Search code examples
apache-flinkflink-streamingflink-cep

About TTL configuration for States in Flink


lets assume that I have this configuration for a descriptor and actions were taken from here:

ValueStateDescriptor<Event> descriptor = ...;

StateTtlConfig ttlConfigOneHourAndReturnExpire = StateTtlConfig.newBuilder(Time.hours(1))
            .setUpdateType(StateTtlConfig.UpdateType.OnReadAndWrite)
            .setStateVisibility(StateTtlConfig.StateVisibility.ReturnExpiredIfNotCleanedUp).build();

descriptor.enableTimeToLive(ttlConfigOneHourAndReturnExpire);

/*after one hour when the state is expired*/
Event e = state.value(); (step 1 and 2)
e.count = e.count + 1; (step 3)
value.update(e); (step 4)

Will this means that after 1 hours when the state is already deprecated, things will happen in this order:

  1. Return the previous state of the record in state besides is deprecated.
  2. The previous state of the record will be cleaned up after that read.
  3. Update the object after previous state was delivered and cleaned up (in read).
  4. Update the state in this case will mean create the state again because the previous was already deleted and this value will take one more hour, or the state will be cleaned up at this point and not at point 1 and the object will not include the update and it will be stored in state as it arrived?

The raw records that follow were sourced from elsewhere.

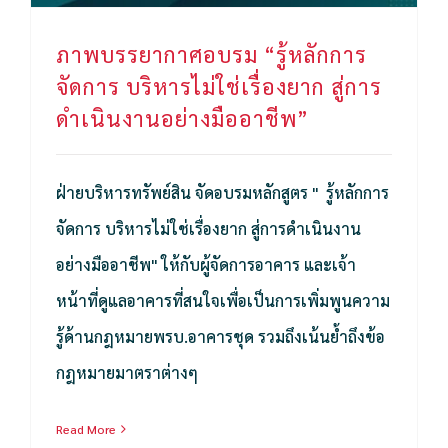
ภาพบรรยากาศอบรม “รู้หลักการ
จัดการ บริหารไม่ใช่เรื่องยาก สู่การ
ดำเนินงานอย่างมืออาชีพ”
ฝ่ายบริหารทรัพย์สิน จัดอบรมหลักสูตร " รู้หลักการ
จัดการ บริหารไม่ใช่เรื่องยาก สู่การดำเนินงาน
อย่างมืออาชีพ" ให้กับผู้จัดการอาคาร และเจ้า
หน้าที่ดูแลอาคารที่สนใจเพื่อเป็นการเพิ่มพูนความ
รู้ด้านกฎหมายพรบ.อาคารชุด รวมถึงเน้นย้ำถึงข้อ
กฎหมายมาตราต่างๆ
Read More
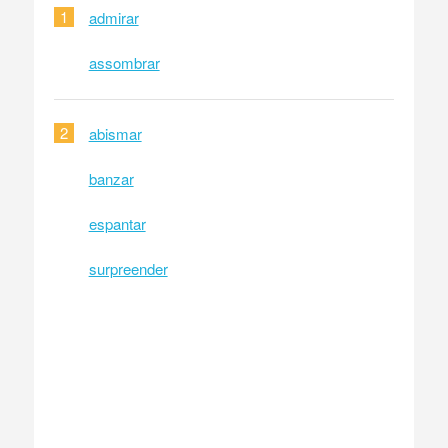
1
admirar
assombrar
2
abismar
banzar
espantar
surpreender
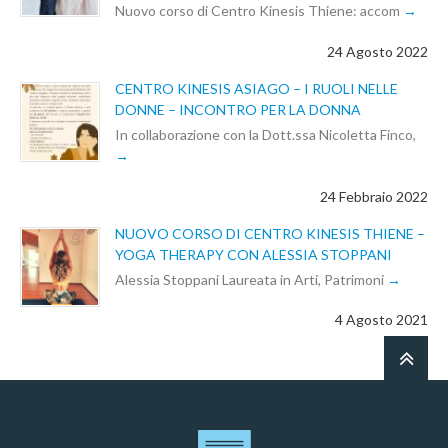
Nuovo corso di Centro Kinesis Thiene: accom
24 Agosto 2022
CENTRO KINESIS ASIAGO – I RUOLI NELLE
DONNE – INCONTRO PER LA DONNA
In collaborazione con la Dott.ssa Nicoletta Finco,
24 Febbraio 2022
NUOVO CORSO DI CENTRO KINESIS THIENE –
YOGA THERAPY CON ALESSIA STOPPANI
Alessia Stoppani Laureata in Arti, Patrimoni
4 Agosto 2021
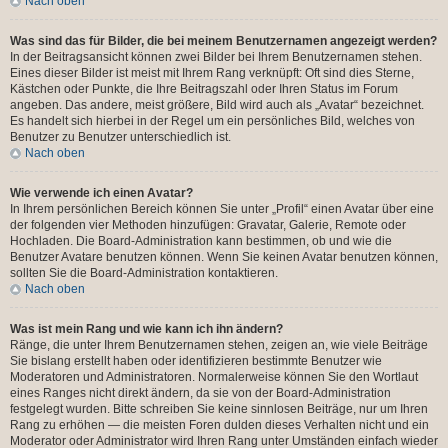
Nach oben
Was sind das für Bilder, die bei meinem Benutzernamen angezeigt werden?
In der Beitragsansicht können zwei Bilder bei Ihrem Benutzernamen stehen.
Eines dieser Bilder ist meist mit Ihrem Rang verknüpft: Oft sind dies Sterne,
Kästchen oder Punkte, die Ihre Beitragszahl oder Ihren Status im Forum
angeben. Das andere, meist größere, Bild wird auch als „Avatar“ bezeichnet.
Es handelt sich hierbei in der Regel um ein persönliches Bild, welches von
Benutzer zu Benutzer unterschiedlich ist.
Nach oben
Wie verwende ich einen Avatar?
In Ihrem persönlichen Bereich können Sie unter „Profil“ einen Avatar über eine
der folgenden vier Methoden hinzufügen: Gravatar, Galerie, Remote oder
Hochladen. Die Board-Administration kann bestimmen, ob und wie die
Benutzer Avatare benutzen können. Wenn Sie keinen Avatar benutzen können,
sollten Sie die Board-Administration kontaktieren.
Nach oben
Was ist mein Rang und wie kann ich ihn ändern?
Ränge, die unter Ihrem Benutzernamen stehen, zeigen an, wie viele Beiträge
Sie bislang erstellt haben oder identifizieren bestimmte Benutzer wie
Moderatoren und Administratoren. Normalerweise können Sie den Wortlaut
eines Ranges nicht direkt ändern, da sie von der Board-Administration
festgelegt wurden. Bitte schreiben Sie keine sinnlosen Beiträge, nur um Ihren
Rang zu erhöhen — die meisten Foren dulden dieses Verhalten nicht und ein
Moderator oder Administrator wird Ihren Rang unter Umständen einfach wieder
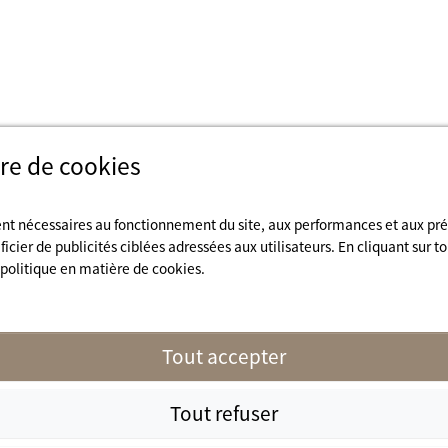
re de cookies
ent nécessaires au fonctionnement du site, aux performances et aux pr
cier de publicités ciblées adressées aux utilisateurs. En cliquant sur to
 politique en matière de cookies.
s de nous
Nos partenaires
naturisme.fr
Tout accepter
Tout refuser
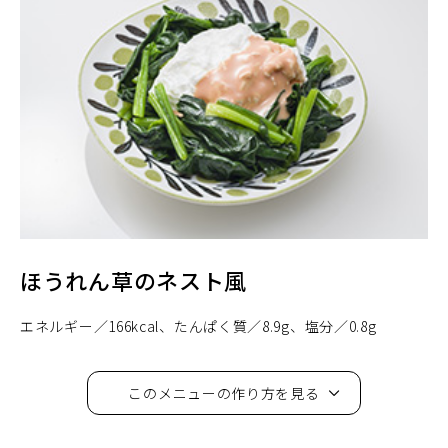
ほうれん草のネスト風
エネルギー
166kcal
たんぱく質
8.9g
塩分
0.8g
このメニューの作り方を見る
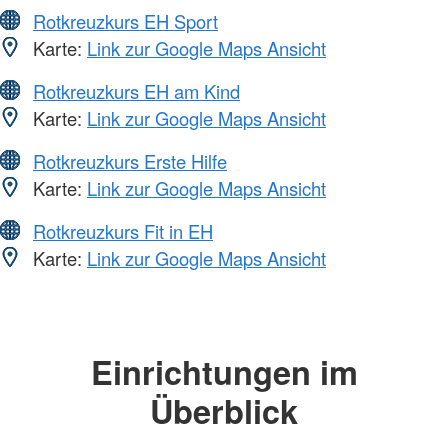
Rotkreuzkurs EH Sport
Karte:
Link zur Google Maps Ansicht
Rotkreuzkurs EH am Kind
Karte:
Link zur Google Maps Ansicht
Rotkreuzkurs Erste Hilfe
Karte:
Link zur Google Maps Ansicht
Rotkreuzkurs Fit in EH
Karte:
Link zur Google Maps Ansicht
Einrichtungen im
Überblick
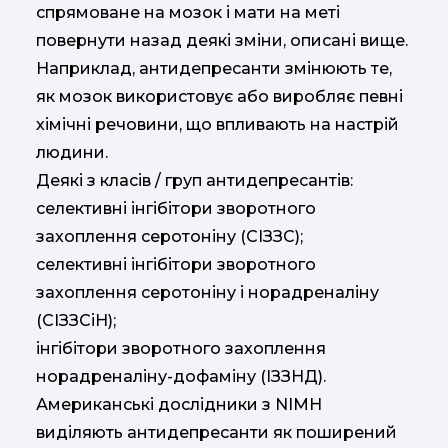
спрямоване на мозок і мати на меті
повернути назад деякі зміни, описані вище.
Наприклад, антидепресанти змінюють те,
як мозок використовує або виробляє певні
хімічні речовини, що впливають на настрій
людини.
Деякі з класів / груп антидепресантів:
селективні інгібітори зворотного
захоплення серотоніну (СІЗЗС);
селективні інгібітори зворотного
захоплення серотоніну і норадреналіну
(СІЗЗСіН);
інгібітори зворотного захоплення
норадреналіну-дофаміну (ІЗЗНД).
Американські дослідники з NIMH
виділяють антидепресанти як поширений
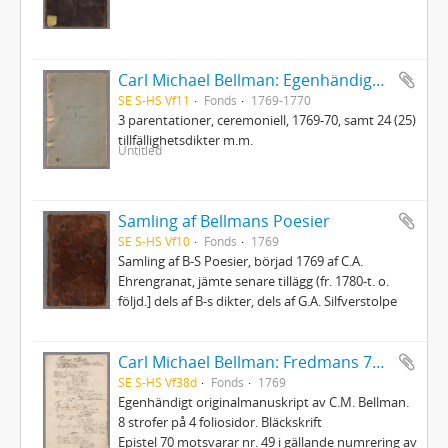
Carl Michael Bellman: Egenhändiga koncepter
SE S-HS Vf11
Fonds
1769-1770
3 parentationer, ceremoniell, 1769-70, samt 24 (25)
tillfällighetsdikter m.m.
Untitled
Samling af Bellmans Poesier
SE S-HS Vf10
Fonds
1769
Samling af B-S Poesier, börjad 1769 af C.A.
Ehrengranat, jämte senare tillägg (fr. 1780-t. o.
följd.] dels af B-s dikter, dels af G.A. Silfverstolpe
Carl Michael Bellman: Fredmans 70:e Epistel. Om landstigningen wid Klubben i Mälarn en höst-afton 1769
SE S-HS Vf38d
Fonds
1769
Egenhändigt originalmanuskript av C.M. Bellman.
8 strofer på 4 foliosidor. Bläckskrift
Epistel 70 motsvarar nr. 49 i gällande numrering av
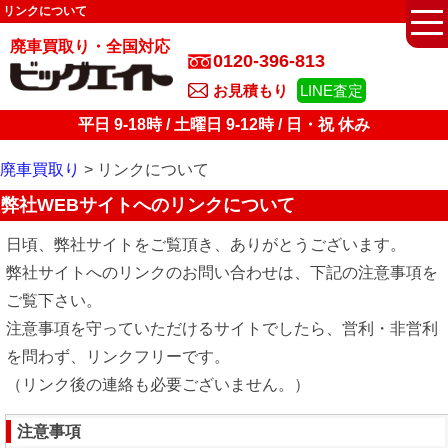
リンクについて
廃車買取り・全国対応
0120-396-813
お見積もり
LINE査定
平日 9-18時 / 土曜日 9-12時 / 日・祝 休み
廃車買取り
リンクについて
弊社WEBサイトへのリンクについて
日頃、弊社サイトをご覧頂き、ありがとうございます。
弊社サイトへのリンクのお問い合わせは、下記の注意事項を
ご覧下さい。
注意事項を守っていただけるサイトでしたら、営利・非営利
を問わず、リンクフリーです。
（リンク後の連絡も必要ございません。）
注意事項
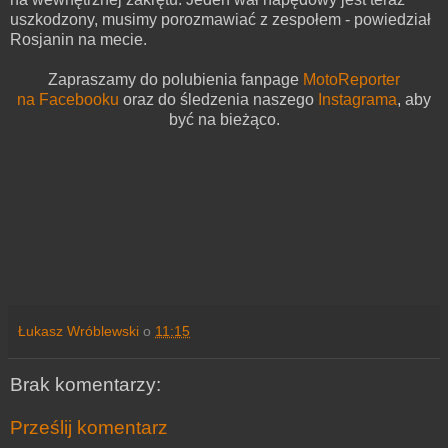
uszkodzony, musimy porozmawiać z zespołem - powiedział
Rosjanin na mecie.
Zapraszamy do polubienia fanpage
MotoReporter
na Facebooku
oraz do śledzenia naszego
Instagrama
,
aby
być na bieżąco.
Łukasz Wróblewski
o
11:15
Brak komentarzy:
Prześlij komentarz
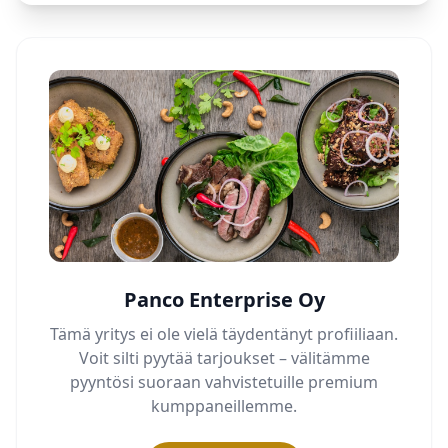
Panco Enterprise Oy
Tämä yritys ei ole vielä täydentänyt profiiliaan.
Voit silti pyytää tarjoukset – välitämme
pyyntösi suoraan vahvistetuille premium
kumppaneillemme.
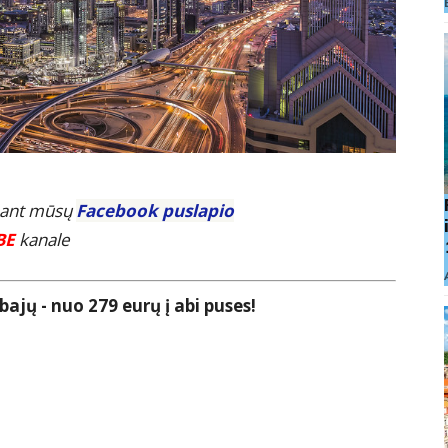
E ant mūsų
Facebook puslapio
BE
kanale
bajų - nuo 279 eurų į abi puses!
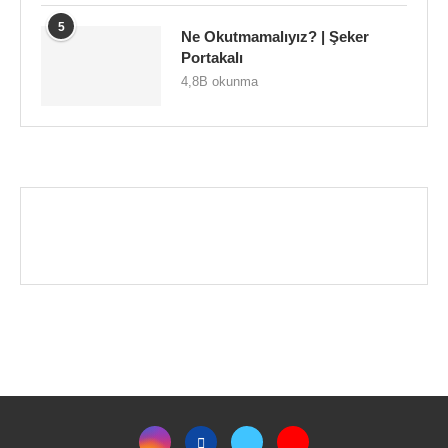
5
Ne Okutmamalıyız? | Şeker
Portakalı
4,8B okunma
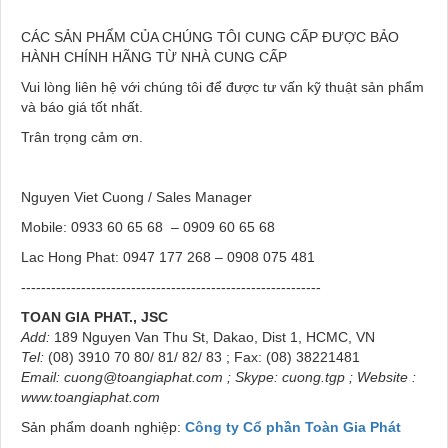
CÁC SẢN PHẨM CỦA CHÚNG TÔI CUNG CẤP ĐƯỢC BẢO
HÀNH CHÍNH HÃNG TỪ NHÀ CUNG CẤP
Vui lòng liên hệ với chúng tôi để được tư vấn kỹ thuật sản phẩm
và báo giá tốt nhất.
Trân trọng cảm ơn.
Nguyen Viet Cuong / Sales Manager
Mobile: 0933 60 65 68 – 0909 60 65 68
Lac Hong Phat: 0947 177 268 – 0908 075 481
------------------------------------------------------------
TOAN GIA
PHAT., JSC
Add:
189 Nguyen Van Thu St, Dakao, Dist 1, HCMC, VN
Tel:
(08) 3910 70 80/ 81/ 82/ 83 ; Fax: (08) 38221481
Email:
cuong@toangiaphat.com
;
Skype
: cuong.tgp ; Website :
www.toangiaphat.com
Sản phẩm doanh nghiệp:
Công ty Cổ phần Toàn Gia Phát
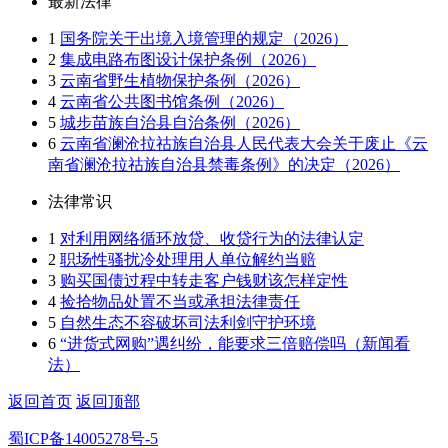
最新法律
1
国务院关于出境入境管理的规定（2026）
2
集成电路布图设计保护条例（2026）
3
云南省野生植物保护条例（2026）
4
云南省公共图书馆条例（2026）
5
城步苗族自治县自治条例（2026）
6
云南省澜沧拉祜族自治县人民代表大会关于废止《云
南省澜沧拉祜族自治县禁毒条例》的决定（2026）
法律常识
1
对利用网络循环放贷、收贷行为的法律认定
2
职场性骚扰冷处理用人单位解约当赔
3
购买国债过程中转走客户钱财该怎样定性
4
捡拾物品处置不当或承担法律责任
5
自然生态不容破坏司法利剑守护环境
6
“进货式网购”遇纠纷，能要求三倍赔偿吗（新闻看
法）
返回首页
返回顶部
蜀ICP备14005278号-5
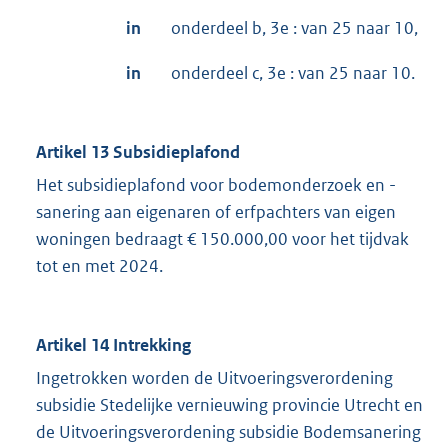
in
onderdeel b, 3e : van 25 naar 10,
in
onderdeel c, 3e : van 25 naar 10.
Artikel 13 Subsidieplafond
Het subsidieplafond voor bodemonderzoek en -
sanering aan eigenaren of erfpachters van eigen
woningen bedraagt € 150.000,00 voor het tijdvak
tot en met 2024.
Artikel 14 Intrekking
Ingetrokken worden de Uitvoeringsverordening
subsidie Stedelijke vernieuwing provincie Utrecht en
de Uitvoeringsverordening subsidie Bodemsanering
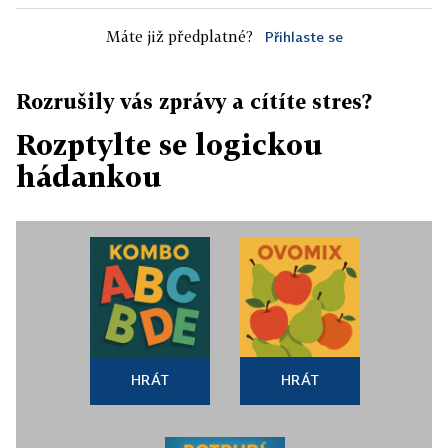
Máte již předplatné?
Přihlaste se
Rozrušily vás zprávy a cítíte stres?
Rozptylte se logickou
hádankou
HRÁT
HRÁT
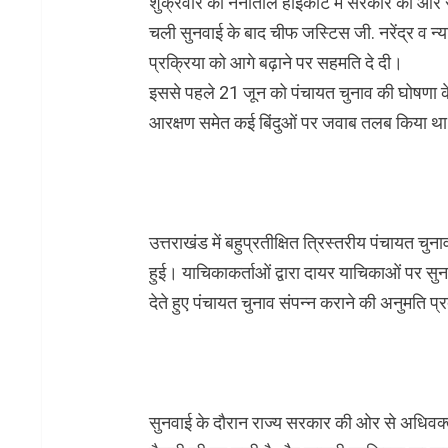
शुक्रवार को नैनीताल हाईकोर्ट में सरकार की ओर स
चली सुनवाई के बाद चीफ जस्टिस जी. नरेंद्र व न्
प्रक्रिया को आगे बढ़ाने पर सहमति दे दी।
इससे पहले 21 जून को पंचायत चुनाव की घोषणा के
आरक्षण समेत कई बिंदुओं पर जवाब तलब किया थ
उत्तराखंड में बहुप्रतीक्षित त्रिस्तरीय पंचायत 
हुई। याचिकाकर्ताओं द्वारा दायर याचिकाओं पर सु
देते हुए पंचायत चुनाव संपन्न कराने की अनुमति प्
सुनवाई के दौरान राज्य सरकार की ओर से अधिवक्त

Hopping I could explain myself, because the documentation is not clear to me.

Starting from the point that I need to clean up the states when a day change happens and there is no way to do that using TTL, I want to clean the state after every hour but get the state before removed, update the current value and then create the state again for one more hour but having always the previous state before losing it.

Hope this makes senses and is possible to do in somehow. Kind regards!


Solution

  • If you need to manipulate the state every hour, then create a custom ProcessFunction and use a timer to trigger that action.